A key point emerging from the views of the authors reviewed is that exceptionalising views of AIHTs, in the context of HTA, appear to come as much from the technology itself as they do from the broader social, cultural, and political contexts surrounding AI in the health sector. In other words, AIHTs are exceptional because of their technological characteristics and potential impacts on society at large. This is quite consistent with HTA, which seeks to assess the diversity of impacts of a technology. It is therefore quite reasonable that a technology with multi-dimensional impacts on society severely affects a process that is based on these same dimensions.

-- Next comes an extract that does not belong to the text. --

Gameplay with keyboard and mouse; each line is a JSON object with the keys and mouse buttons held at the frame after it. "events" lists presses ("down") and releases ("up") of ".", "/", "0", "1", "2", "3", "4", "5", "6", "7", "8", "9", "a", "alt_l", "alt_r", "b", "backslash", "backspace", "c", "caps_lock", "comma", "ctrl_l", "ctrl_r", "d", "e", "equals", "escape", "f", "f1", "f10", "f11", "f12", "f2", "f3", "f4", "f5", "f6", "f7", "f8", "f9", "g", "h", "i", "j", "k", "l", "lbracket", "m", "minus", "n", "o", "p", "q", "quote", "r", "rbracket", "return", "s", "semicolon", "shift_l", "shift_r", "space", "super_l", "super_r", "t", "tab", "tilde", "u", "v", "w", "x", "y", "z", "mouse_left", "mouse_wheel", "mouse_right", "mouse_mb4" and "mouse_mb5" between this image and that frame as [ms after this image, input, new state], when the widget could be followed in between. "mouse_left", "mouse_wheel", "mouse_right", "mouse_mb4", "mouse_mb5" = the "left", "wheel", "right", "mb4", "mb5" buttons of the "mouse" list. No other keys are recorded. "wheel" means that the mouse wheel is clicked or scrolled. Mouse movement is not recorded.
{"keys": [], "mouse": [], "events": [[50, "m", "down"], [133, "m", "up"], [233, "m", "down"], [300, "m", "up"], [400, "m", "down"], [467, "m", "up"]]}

The key takeaway may be that, to adapt and remain relevant, HTA must continue to focus on and strengthen these evaluative processes, which must be capable of a comprehensive assessment of the technical, social, cultural, ethical and health dimensions.

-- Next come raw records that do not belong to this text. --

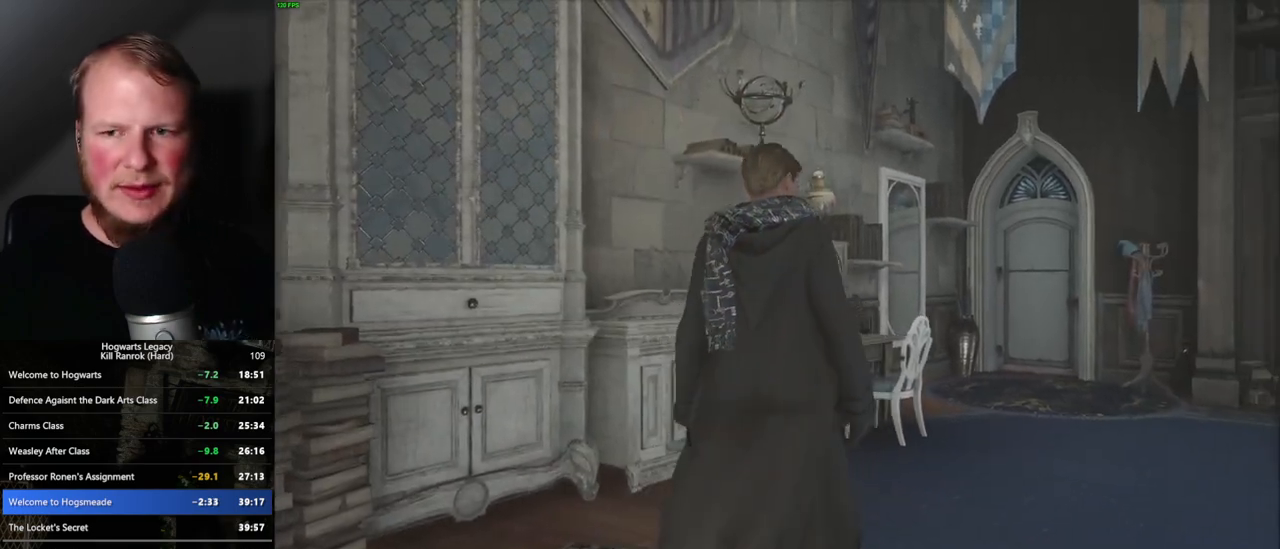
{"keys": [], "mouse": [], "events": [[67, "m", "down"], [133, "m", "up"], [250, "m", "down"], [300, "m", "up"], [400, "m", "down"], [450, "m", "up"]]}
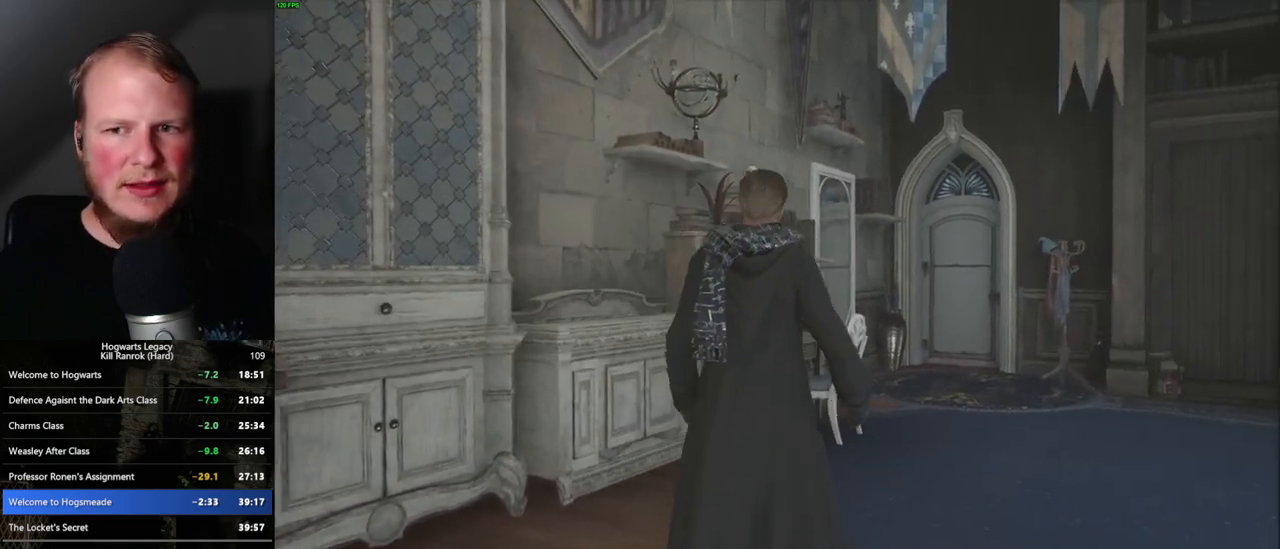
{"keys": [], "mouse": [], "events": [[50, "m", "down"], [100, "m", "up"], [200, "m", "down"], [267, "m", "up"], [367, "m", "down"], [433, "m", "up"]]}
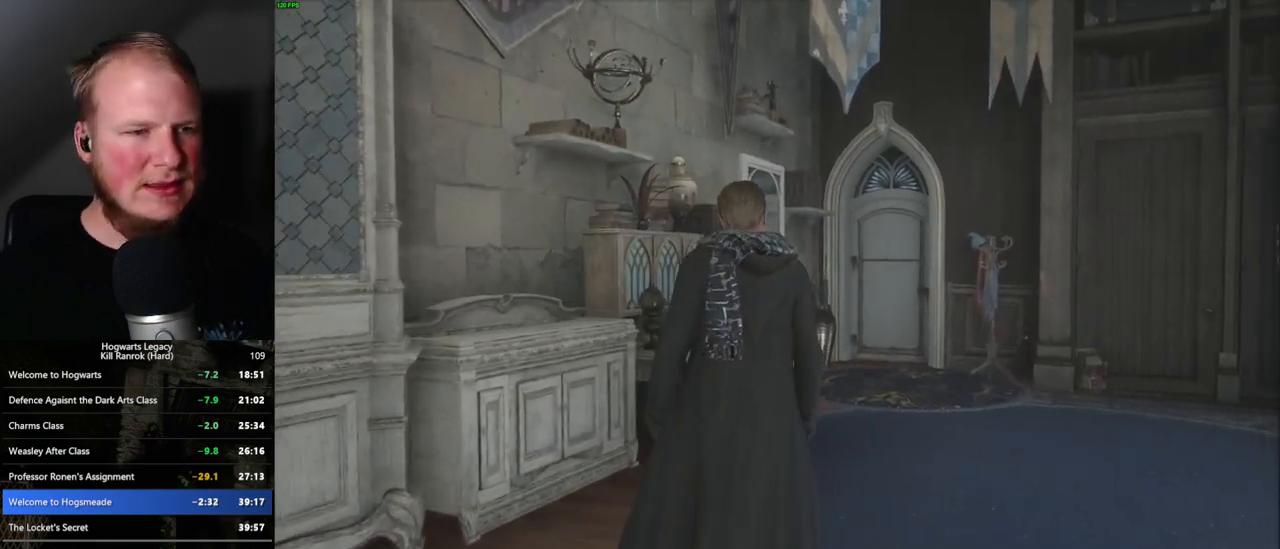
{"keys": ["m"], "mouse": [], "events": [[33, "m", "down"], [83, "m", "up"], [183, "m", "down"], [250, "m", "up"], [350, "m", "down"], [417, "m", "up"], [483, "m", "down"]]}
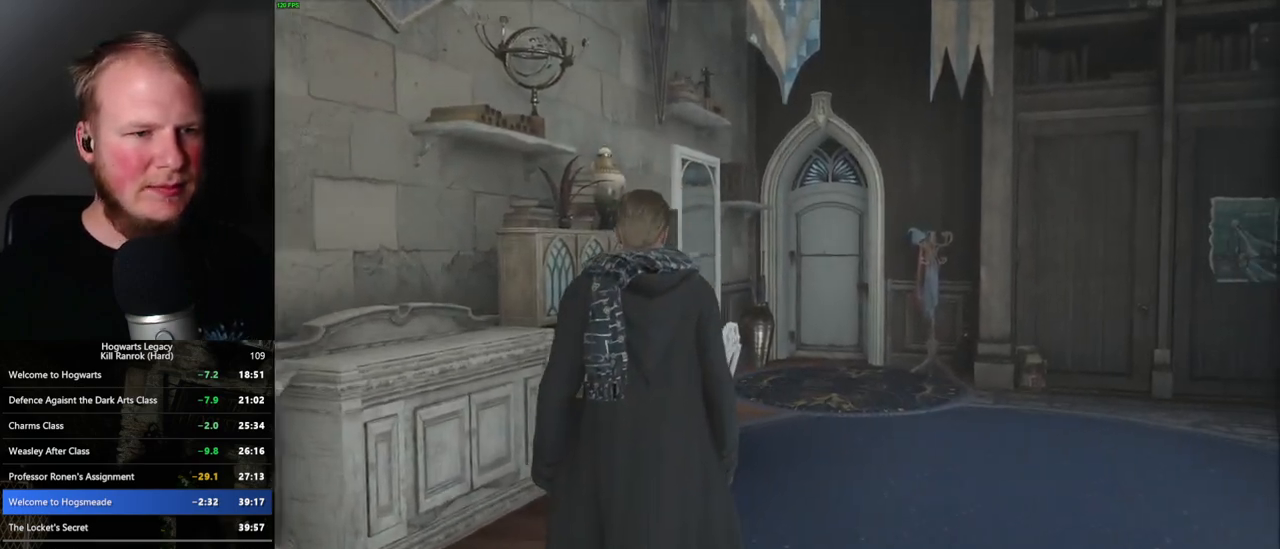
{"keys": [], "mouse": [], "events": [[50, "m", "up"], [150, "m", "down"], [233, "m", "up"], [333, "m", "down"], [417, "m", "up"]]}
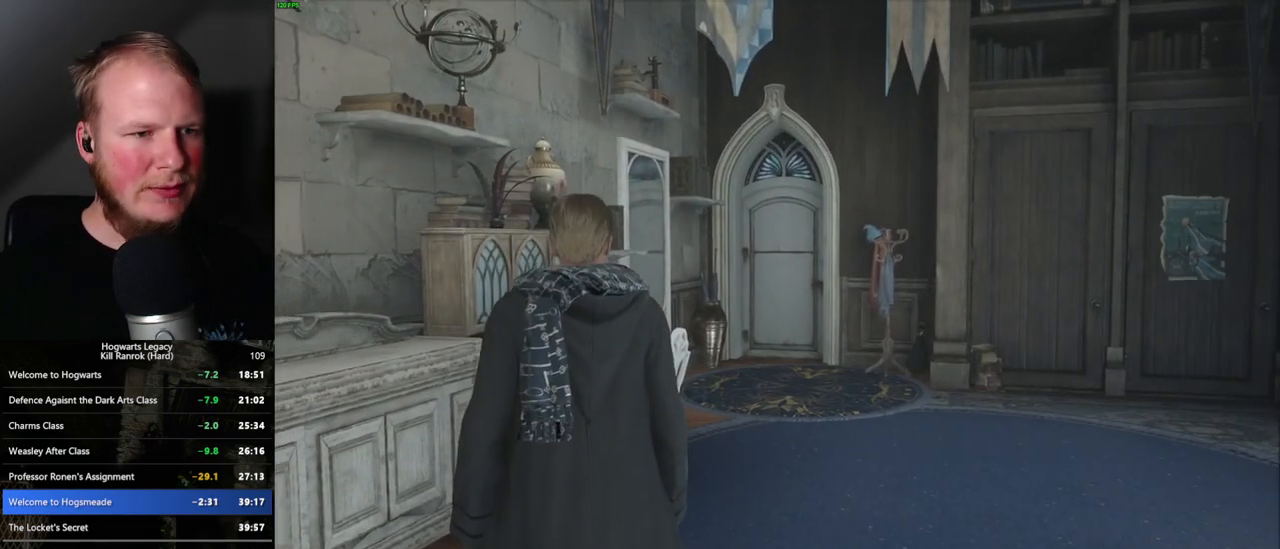
{"keys": ["m"], "mouse": [], "events": [[17, "m", "down"], [67, "m", "up"], [167, "m", "down"], [233, "m", "up"], [350, "m", "down"], [417, "m", "up"], [483, "m", "down"]]}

Interestingly, no author in the reviewed sample clearly promoted the idea that AI is an unexceptional technology for HTA. Many reasons could explain this phenomenon. First, the hype is still very strong when it comes to AIHT (Mazurowski 2019; Carter et al., 2020). Thus, it is possible that discussions about AI (un)exceptionalism are not yet ripe to mark the literature. This can be seen in the literature reviewed, which, without focusing on the limits of exceptionalism, currently has its strongest criticisms on AI hype. This leads us to think that hype and exceptionalism may be linked: hype feeds on exceptionalism while the latter needs hype to surface and to strike a chord within the literature and the rhetoric about AI in health. Second, trivially, this may be because there is less incentive to write (and publish) on the advent of a new technology in health by stating that nothing is new under the Sun (Caulfield 2018). Third, AIHTs may be so recent in the HTA pipeline that HTA as not yet addressed all the dimensions of AIHT.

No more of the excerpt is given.